Senior Hospital Doctors Association (SHDA) secretary-general Aaron Musara told the Daily News on Sunday that the recent spike in the number of cases is likely to give the government a headache.
“Our information is distorted and we cannot say the figures we are getting are correct because hospitals are not functioning. Currently, the government is facing a dilemma because they can’t continue relaxing coronavirus (Covid-19) measures as cases are going up.
“The best thing for the government is to make sure that hospitals are functioning so that we get correct information. “The economy and the health system are interconnected and you can’t concentrate on the economy alone or the health system alone and at this moment it’s difficult for the government to make decisions,” Musara said.
Zimbabwe Nurses Association (Zina) president Enock Dongo said at the moment the government is caught between a rock and a hard place.
“The government is in a dilemma because they fear that the economy will shrink and they want to ease Covid-19 restrictions but it’s not the best move. In the meantime, they must sacrifice the economy to save people’s lives. “The government must know that we are likely to see cases of Covid-19 rising and currently they are not doing proper things to fight the disease. We need more tests so that we can be able to fight Covid-19,” Dongo said.

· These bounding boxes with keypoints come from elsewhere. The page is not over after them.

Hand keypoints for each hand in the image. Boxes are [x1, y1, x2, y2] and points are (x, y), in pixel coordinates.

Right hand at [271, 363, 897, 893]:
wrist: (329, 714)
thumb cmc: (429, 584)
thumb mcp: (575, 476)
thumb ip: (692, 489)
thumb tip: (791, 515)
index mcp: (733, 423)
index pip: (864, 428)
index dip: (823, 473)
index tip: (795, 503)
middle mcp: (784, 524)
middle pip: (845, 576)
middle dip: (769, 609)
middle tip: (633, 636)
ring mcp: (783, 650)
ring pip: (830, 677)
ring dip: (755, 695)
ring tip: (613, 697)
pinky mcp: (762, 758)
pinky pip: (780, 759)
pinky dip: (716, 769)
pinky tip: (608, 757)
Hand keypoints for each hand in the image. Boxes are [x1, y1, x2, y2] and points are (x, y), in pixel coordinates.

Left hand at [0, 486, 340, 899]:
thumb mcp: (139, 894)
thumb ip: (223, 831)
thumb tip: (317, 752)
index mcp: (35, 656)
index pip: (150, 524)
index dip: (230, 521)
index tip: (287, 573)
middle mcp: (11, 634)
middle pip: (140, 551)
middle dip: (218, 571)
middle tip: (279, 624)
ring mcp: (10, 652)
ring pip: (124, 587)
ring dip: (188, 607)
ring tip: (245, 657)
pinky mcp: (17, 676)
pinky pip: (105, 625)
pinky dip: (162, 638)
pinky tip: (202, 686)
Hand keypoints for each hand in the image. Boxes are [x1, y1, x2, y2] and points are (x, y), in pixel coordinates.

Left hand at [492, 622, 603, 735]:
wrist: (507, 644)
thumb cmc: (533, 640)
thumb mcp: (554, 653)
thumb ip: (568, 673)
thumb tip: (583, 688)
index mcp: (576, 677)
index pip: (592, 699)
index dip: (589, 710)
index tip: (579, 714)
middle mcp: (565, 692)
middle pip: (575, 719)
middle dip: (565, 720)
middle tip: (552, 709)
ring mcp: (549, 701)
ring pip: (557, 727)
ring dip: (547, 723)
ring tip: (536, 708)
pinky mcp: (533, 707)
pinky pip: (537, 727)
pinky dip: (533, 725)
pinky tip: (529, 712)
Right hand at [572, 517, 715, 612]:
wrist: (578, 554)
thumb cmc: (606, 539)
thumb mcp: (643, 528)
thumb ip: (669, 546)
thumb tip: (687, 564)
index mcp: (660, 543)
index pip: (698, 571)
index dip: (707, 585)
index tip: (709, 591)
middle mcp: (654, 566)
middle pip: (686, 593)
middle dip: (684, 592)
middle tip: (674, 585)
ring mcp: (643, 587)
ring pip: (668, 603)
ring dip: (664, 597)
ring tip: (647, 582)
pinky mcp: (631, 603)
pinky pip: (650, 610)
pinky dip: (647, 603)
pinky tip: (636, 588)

But Defence minister Oppah Muchinguri-Kashiri, who is the head of the country’s Covid-19 taskforce recently told the National Assembly that the country is moving in the right direction in as far as the fight against deadly pandemic is concerned.
“The success story is pointing to the good mechanisms that we have put in place, including the curfew which we introduced after a very scientific review which analyses our capacity and capability. “Decisions that we make are informed while thorough research is done. If and when we are satisfied that the environment is conducive, we will consider that (curfew review).
“At the moment, there is equilibrium between increases in infections and increases in the recoveries, so it is important that we continuously review as we improve. We do have eight pillars of experts who study the situation within our region and also, we work very closely with the (World Health Organisation) WHO.
“At the moment as I have alluded to, we have reached an equilibrium stage in our statistics. We are satisfied that our interventions are bearing fruit.”
With the government facing a barrage of criticism over its decision to reopen schools for examination classes starting tomorrow, Muchinguri-Kashiri insisted that the verdict was arrived at following extensive consultations.
“A lot of research was done by the ministry of Primary and Secondary Education together with the ministry of Health and they are responsible for making recommendations to the task force which also recommends to the Cabinet.
“So, at the moment, we are very satisfied that it is the statistics, the interaction which they undertook with all relevant stakeholders that has been done and both indicated that they are happy. All measures have been put in place to make sure that the environment will be safe to allow examinations to take place,” said Muchinguri-Kashiri.